_ACTIVITY LIST:_
• 1. Copy the section of the post about sick children and school runs that begins with the words containing "I am trying" and ends with "hurt so much.", swapping "anxious" for "uneasy" throughout.
• 2. Carry on writing the post about sick children and school runs from the point where it stops.

_SELECTED TEXT:_
=======

If he went to the other school we considered he would be guaranteed transport, but it's over an hour's drive across the city and he gets travel sickness, plus he's exhausted enough every day when he gets home, without adding two hours to his school day.
Seems no matter which way round we try to organise things there's always a spanner in the works.
I am trying to trust that something will work out, but feeling decidedly anxious about it all and that's without all the worry about him actually starting secondary school in the first place.
Well Lougle, if my week so far is anything to go by, nothing much changes even if/when you do end up on the floor.
Dh hasn't even offered/asked to book time off work so I can get a bit of rest and DM went awol yesterday (shopping) is busy today and away tomorrow, so I have been alone with sick dcs, including one extremely melty-down ds1 who spent much of yesterday kicking off, when not whingeing about how unfair it was that he was ill and intermittently screaming that he was going to die because his head hurt so much.
Dh failed to wake me this morning until he was literally out the door and then wondered why I was angry that I had to literally leap out of bed with no chance to wake up properly and come downstairs to supervise the dcs, as they can't be left alone for a second.
Came downstairs to a fight between the boys, lost my temper with them and they both ran off upstairs, upset. Then dh and I had a row and dd burst into tears. Eventually he stormed off to work late with nothing resolved and he is out at a user group/forum thing he runs to do with his work role tonight, so I am on my own then as well.
None of the dcs seems well enough to go back to school, in fact they all look like death warmed up and dd still can't speak more than a whisper (think it's laryngitis). I really want them to go back to school tomorrow, but that means three school runs, on crutches with a blooming wrenched shoulder.
Am also worrying about the amount of time they've had off sick so far this year, as I wouldn't put it past the school to use EWO to put the boot in.

=======

Page images and extracted text
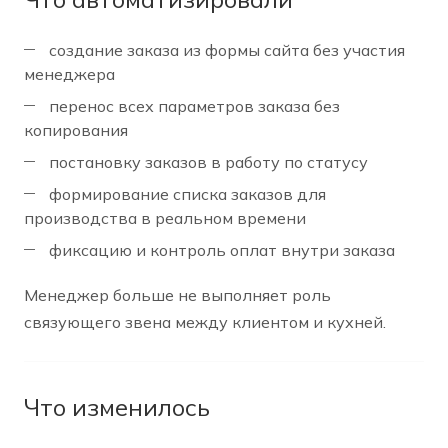
создание заказа из формы сайта без участия
менеджера
перенос всех параметров заказа без
копирования
постановку заказов в работу по статусу
формирование списка заказов для
производства в реальном времени
фиксацию и контроль оплат внутри заказа
Менеджер больше не выполняет роль
связующего звена между клиентом и кухней.
Что изменилось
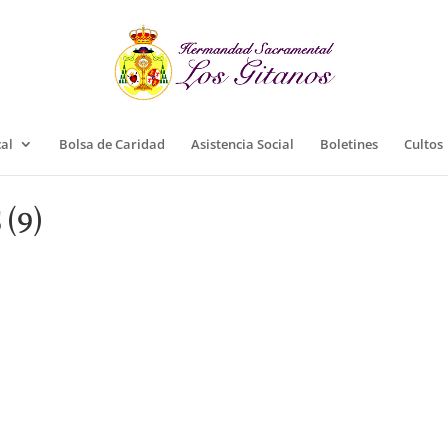
cal
Bolsa de Caridad
Asistencia Social
Boletines
Cultos
(9)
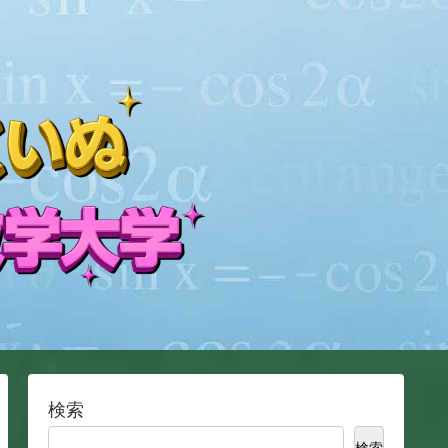
検索
検索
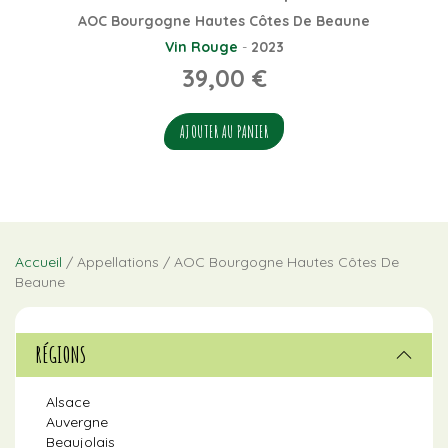
AOC Bourgogne Hautes Côtes De Beaune
Vin Rouge
-
2023
39,00
€
AJOUTER AU PANIER
Accueil
/ Appellations / AOC Bourgogne Hautes Côtes De
Beaune
RÉGIONS
Alsace
Auvergne
Beaujolais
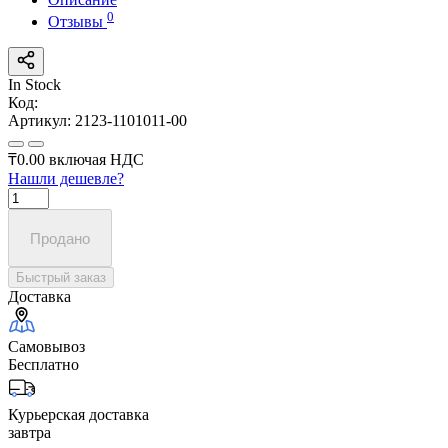
0
Отзывы
In Stock
Код:
Артикул:
2123-1101011-00
₸0.00
включая НДС
Нашли дешевле?
Продано
Быстрый заказ
Доставка
Самовывоз
Бесплатно
Курьерская доставка
завтра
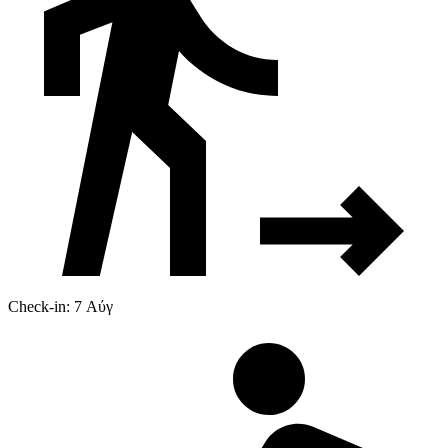
Check-in: 7 Αύγ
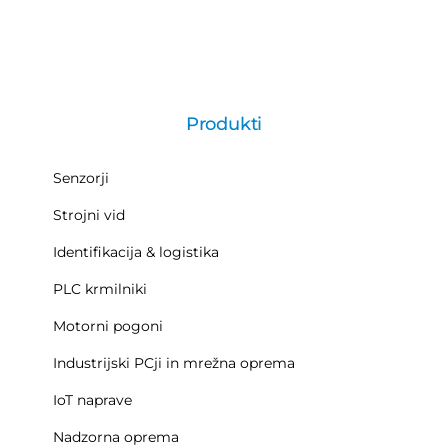
Produkti
Senzorji
Strojni vid
Identifikacija & logistika
PLC krmilniki
Motorni pogoni
Industrijski PCji in mrežna oprema
IoT naprave
Nadzorna oprema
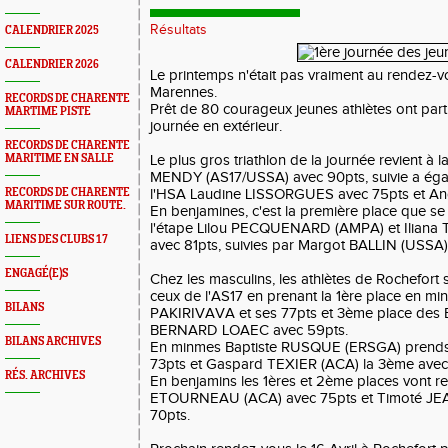
Résultats
CALENDRIER 2025
CALENDRIER 2026
Le printemps n'était pas vraiment au rendez-v
Marennes.
RECORDS DE CHARENTE
Prêt de 80 courageux jeunes athlètes ont part
MARTIME PISTE
journée en extérieur.
RECORDS DE CHARENTE
MARITIME EN SALLE
Le plus gros triathlon de la journée revient à la
MENDY (AS17/USSA) avec 90pts, suivie a égali
RECORDS DE CHARENTE
l'HSA Laudine LISSORGUES avec 75pts et A
MARITIME SUR ROUTE.
En benjamines, c'est la première place que se
l'étape Lilou PECQUENARD (AMPA) et Ilian
LIENS DES CLUBS 17
avec 81pts, suivies par Margot BALLIN (USSA)
ENGAGÉ(E)S
Chez les masculins, les athlètes de Rochefort 
ceux de l'AS17 en prenant la 1ère place en m
BILANS
PAKIRIVAVA et ses 77pts et 3ème place des B
BERNARD LOAEC avec 59pts.
BILANS ARCHIVES
En minmes Baptiste RUSQUE (ERSGA) prends
73pts et Gaspard TEXIER (ACA) la 3ème avec 
RÉS. ARCHIVES
En benjamins les 1ères et 2ème places vont r
ETOURNEAU (ACA) avec 75pts et Timoté JE
70pts.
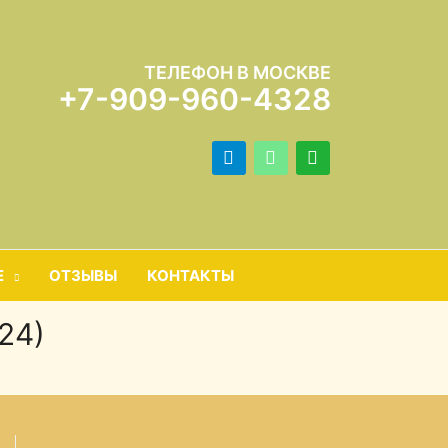
ТЕЛЕФОН В МОСКВЕ
+7-909-960-4328
telegram
mail
whatsapp
Е
ОТЗЫВЫ
КОНТАКТЫ
24)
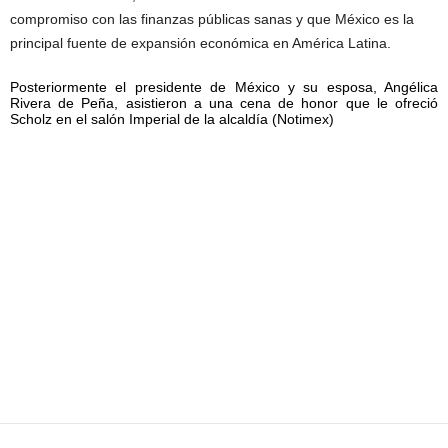
compromiso con las finanzas públicas sanas y que México es la
principal fuente de expansión económica en América Latina.
Posteriormente el presidente de México y su esposa, Angélica
Rivera de Peña, asistieron a una cena de honor que le ofreció
Scholz en el salón Imperial de la alcaldía (Notimex)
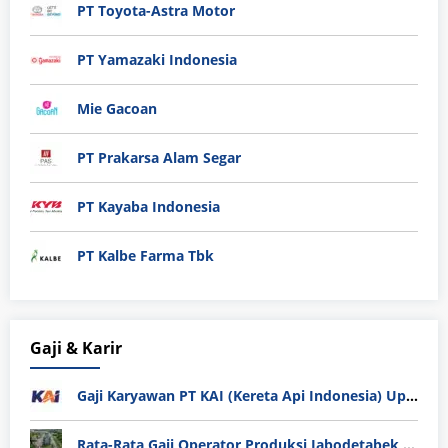
PT Toyota-Astra Motor
PT Yamazaki Indonesia
Mie Gacoan
PT Prakarsa Alam Segar
PT Kayaba Indonesia
PT Kalbe Farma Tbk
Gaji & Karir
Gaji Karyawan PT KAI (Kereta Api Indonesia) Update 2025
Rata-Rata Gaji Operator Produksi Jabodetabek 2025: Bedah Tuntas UMK, Lemburan, dan Realita Hidup Buruh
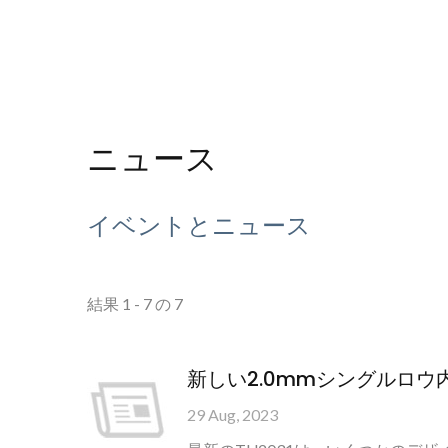
ニュース
イベントとニュース
結果 1 - 7 の 7
新しい2.0mmシングルロウ内
29 Aug, 2023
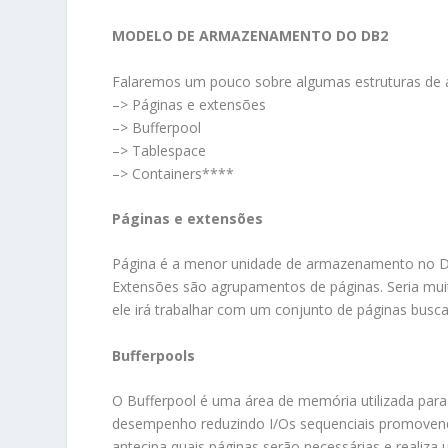
MODELO DE ARMAZENAMENTO DO DB2
Falaremos um pouco sobre algumas estruturas de a
–> Páginas e extensões
–> Bufferpool
–> Tablespace
–> Containers****
Páginas e extensões
Página é a menor unidade de armazenamento no DB
Extensões são agrupamentos de páginas. Seria mui
ele irá trabalhar com um conjunto de páginas bus
Bufferpools
O Bufferpool é uma área de memória utilizada para
desempenho reduzindo I/Os sequenciais promovendo
antecipa quais páginas serão necessárias e realiza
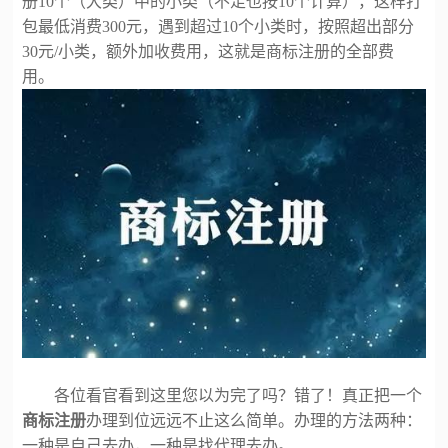
册
10个（大类）中的小类（不足也按10个计算），这样打
包最低消费300元，遇到超过10个小类时，按照超出部分
30元/小类，额外加收费用，这就是商标注册的全部费
用。
各位看官看到这里您以为完了吗？错了！真正把一个
商标注册
办理到位远远不止这么简单。办理的方法两种：
一种是自己去办，一种是找代理去办。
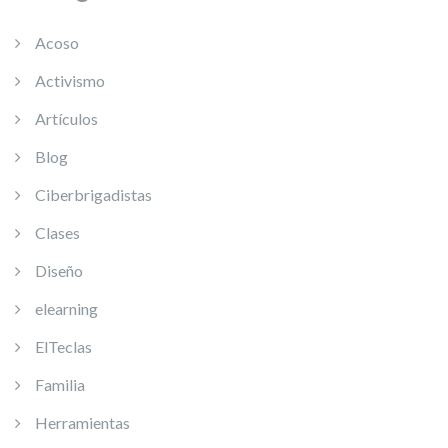
Acoso
Activismo
Artículos
Blog
Ciberbrigadistas
Clases
Diseño
elearning
ElTeclas
Familia
Herramientas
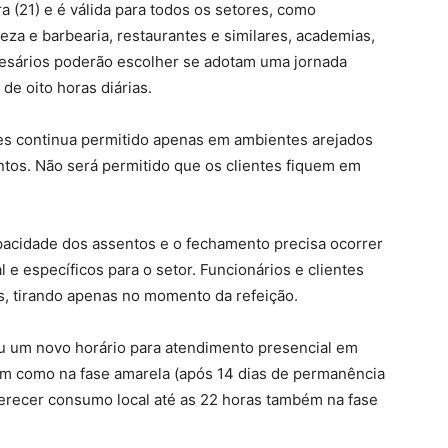
ra (21) e é válida para todos os setores, como
eza e barbearia, restaurantes e similares, academias,
resários poderão escolher se adotam uma jornada
 de oito horas diárias.
res continua permitido apenas em ambientes arejados
entos. Não será permitido que os clientes fiquem em
acidade dos assentos e o fechamento precisa ocorrer
 e específicos para o setor. Funcionários e clientes
, tirando apenas no momento da refeição.
iu um novo horário para atendimento presencial em
sim como na fase amarela (após 14 dias de permanência
ferecer consumo local até as 22 horas também na fase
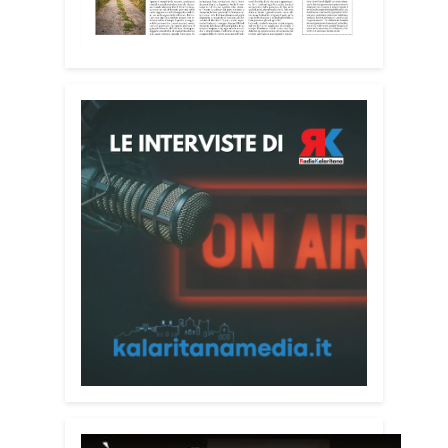
casa di riposo Cristo Re.
«Un’esperienza di crescita umana e
spirituale che rafforza la vocazione al
servizio», sottolinea Cristiano Pani.
Il programma dedica spazio anche ai
temi della pace e della cooperazione
nel Mediterraneo. Oggi pomeriggio, alla
Mediateca del Mediterraneo (MEM),
l’incontro con l’arcivescovo monsignor
Giuseppe Baturi ha approfondito il ruolo
dei giovani nella costruzione di ponti tra
culture e popoli, con un confronto
inserito nel percorso “Cagliari Città della
Pace e del Mediterraneo”, progetto che
promuove il dialogo e la collaborazione
tra le diverse realtà del bacino
mediterraneo.
Tra le testimonianze quella di Thea,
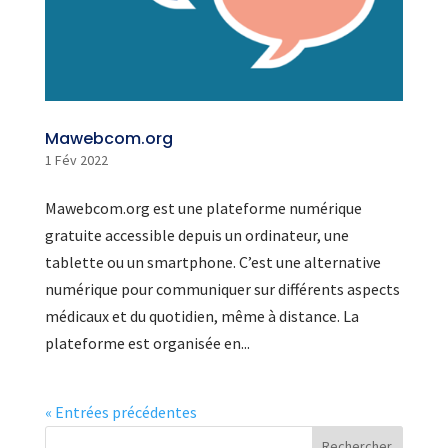
Mawebcom.org
1 Fév 2022
Mawebcom.org est une plateforme numérique
gratuite accessible depuis un ordinateur, une
tablette ou un smartphone. C’est une alternative
numérique pour communiquer sur différents aspects
médicaux et du quotidien, même à distance. La
plateforme est organisée en...
« Entrées précédentes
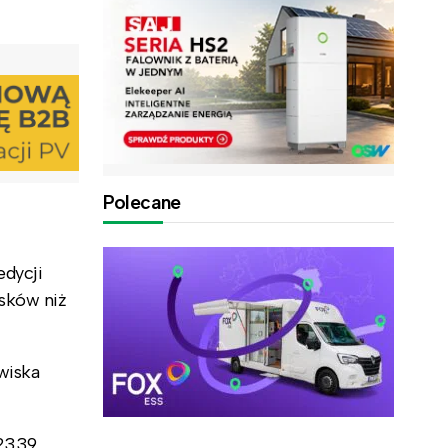
Polecane
edycji
osków niż
wiska
 2339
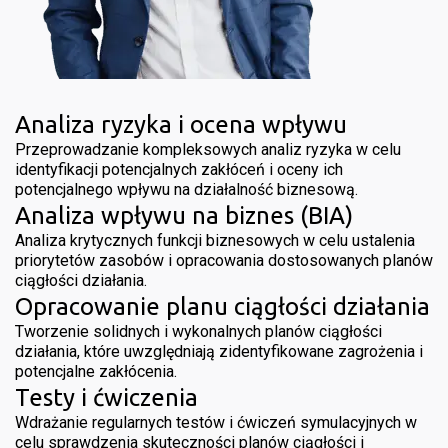
Analiza ryzyka i ocena wpływu
Przeprowadzanie kompleksowych analiz ryzyka w celu
identyfikacji potencjalnych zakłóceń i oceny ich
potencjalnego wpływu na działalność biznesową.
Analiza wpływu na biznes (BIA)
Analiza krytycznych funkcji biznesowych w celu ustalenia
priorytetów zasobów i opracowania dostosowanych planów
ciągłości działania.
Opracowanie planu ciągłości działania
Tworzenie solidnych i wykonalnych planów ciągłości
działania, które uwzględniają zidentyfikowane zagrożenia i
potencjalne zakłócenia.
Testy i ćwiczenia
Wdrażanie regularnych testów i ćwiczeń symulacyjnych w
celu sprawdzenia skuteczności planów ciągłości i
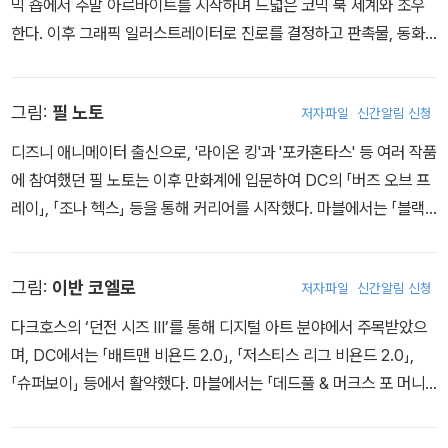
믹 숍에서 주말 아르바이트를 시작하며 드넓은 코믹 북 세계와 조우
레인지의 죽음」을 통해 성공적인 스토리텔링을 이어 클레아에게 새로
한다. 이후 그래픽 일러스트레이터로 진로를 결정하고 판촉물, 동화
운 소서러 슈프림 역할을 주었다.
책, 잡지, 앨범, 게임 디자인 등 다양한 경력을 쌓았다. 크로스젠에서
1960년대 제임스 본드 스타일의 <키스키스뱅뱅>을 그렸고, MARV
그림:
필 노토
저자파일
신간알림 신청
EL에서 에드 브루베이커와 함께 버키를 부활시키는 새로운 <캡틴 아
메리카> 시리즈를 그리면서 이름을 떨친다. 최근에는 스티븐 킹 원작
디즈니 애니메이터 출신으로, '라이온 킹'과 '포카혼타스' 등 여러 작품
의 <스탠드> 코믹북 시리즈에도 참여했다.
에 참여했던 필 노토는 이후 만화계에 입문하여 DC의 「버즈 오브 프
레이」, 「조나 헥스」 등을 통해 커리어를 시작했다. 마블에서는 「블랙
위도우」, 「언캐니 엑스포스」 등 다양한 타이틀에서 활약했으며, 스타
워즈 세계관에서는 「츄바카」와 「포 다메론」 시리즈를 통해 우주를 탐
그림:
이반 코엘로
저자파일
신간알림 신청
험했다. 뛰어난 화가로서도 인정받는 그는 뉴욕, 로스앤젤레스, 파리
등지에서 개인전을 개최한 바 있다.
다크호스의 ‘던전 시즈 III’를 통해 디지털 아트 분야에서 주목받았으
며, DC에서는 「배트맨 비욘드 2.0」, 「저스티스 리그 비욘드 2.0」,
「슈퍼보이」 등에서 활약했다. 마블에서는 「데드풀 & 머크스 포 머니」,
「캡틴 아메리카와 마이티 어벤저스」 등 다양한 작품을 통해 자신의 존
재감을 드러냈는데, 특히 그는 「베놈버스」, 「베노마이즈드」 같은 블록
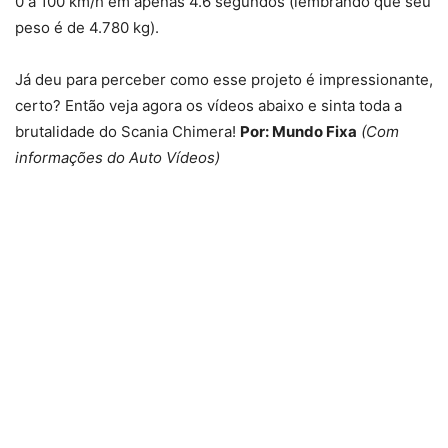
0 a 100 km/h em apenas 4.6 segundos (lembrando que seu
peso é de 4.780 kg).
Já deu para perceber como esse projeto é impressionante,
certo? Então veja agora os vídeos abaixo e sinta toda a
brutalidade do Scania Chimera!
Por: Mundo Fixa
(Com
informações do Auto Vídeos)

=======

_ANSWERS FOR THIS EXERCISE:_
• 1.
I am trying to trust that something will work out, but feeling decidedly uneasy about it all and that's without all the worry about him actually starting secondary school in the first place.
Well Lougle, if my week so far is anything to go by, nothing much changes even if/when you do end up on the floor.
Dh hasn't even offered/asked to book time off work so I can get a bit of rest and DM went awol yesterday (shopping) is busy today and away tomorrow, so I have been alone with sick dcs, including one extremely melty-down ds1 who spent much of yesterday kicking off, when not whingeing about how unfair it was that he was ill and intermittently screaming that he was going to die because his head hurt so much.

• 2.
We have an advocate coming round tomorrow evening to discuss the whole school mess and help us form a plan, but the place is upside-down with luggage from the weekend and the detrius of having three kids off sick while I'm not firing on all cylinders. Plus the paperwork is in a complete mess, because I have simply not been on top of things so far this school year, so I am going to look incompetent and a slattern all at the same time.
Can I start this week over please? Preferably with a better preceding weeknd?
I would look up about the ways around transport issues for DC's with SN's when the parent has a disability that stops them from driving - there ARE ways around it. Each LA is slightly different, but I'm dealing with this right now for my Y6 (Possible Aspergers, awaiting appointment for testing) DS1, who is unlikely to go to the local school, but to the far smaller Grammar school right across town, and transport will be a HUGE issue for me.
I've found loads of ways to get the costs covered.
I hope that I can help you both if this does become an issue!
God, DS1 is on the verge of the EWO, tbh they should have already been out. Before the October half term, his attendance dropped to 48%!
It's slowly climbing again, but he is very run down - he had antibiotic-resistant streptococcus infection in his throat and couldn't DRINK without painkillers for 6 weeks, AND halfway through that time, he had appendicitis and had his appendix out!
And because of the strep infection, one of his wounds still isn't healed properly, he STILL can't bend over 5 WEEKS after his operation, the wound is still oozing and having to be dressed daily, and yet I'm having to send him into school or the EWO will be out!